On top of this, Powerplay has introduced AI agents to automate early stage project work. By analysing drawings, the platform can generate bills of quantities, material needs, and project schedules with around 85-90% accuracy. These agents use a mix of general AI models and construction-specific data.

Unlike traditional tools or service providers, Powerplay operates as both a SaaS and transaction-driven platform. It not only enables planning but also optimises procurement through a vendor network, capturing value across the lifecycle.

By focusing on mid-sized contractors, Powerplay is aiming to replace manual processes and become a single system for managing construction projects.


How A VC Runs Their Workflow On AI

For Elevation Capital principal Poorvi Vijay, AI isn’t just a theme to invest in, it’s how the job gets done.

A typical VC day is chaos. “I probably do 10 meetings a day,” she said, across founders, sectors, and shifting contexts. The challenge isn’t just volume, it’s staying sharp across everything — market signals, inbox overload, founder context, and follow-ups.

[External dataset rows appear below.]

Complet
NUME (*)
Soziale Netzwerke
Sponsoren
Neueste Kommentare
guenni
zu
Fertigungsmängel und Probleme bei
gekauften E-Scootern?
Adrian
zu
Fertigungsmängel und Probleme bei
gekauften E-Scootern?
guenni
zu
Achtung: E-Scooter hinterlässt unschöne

Her solution is a tightly integrated AI workflow.

Every morning starts with a unified AI-generated briefing pulling from Slack, Gmail, calendar, and notes. It tells her what needs attention, what’s urgent, who she’s meeting, and the context behind each interaction. 

“It gives me a complete run of my day… what I need to focus on, what I need to respond to,” she explained.

Under the hood, this runs on internal tooling, custom MCP servers, connectors, and a dedicated AI adoption team stitching everything together.

The outcome isn’t just productivity, it’s decision quality.

In a world where something changes every day, AI has become the layer that helps VCs keep up with both speed and signals.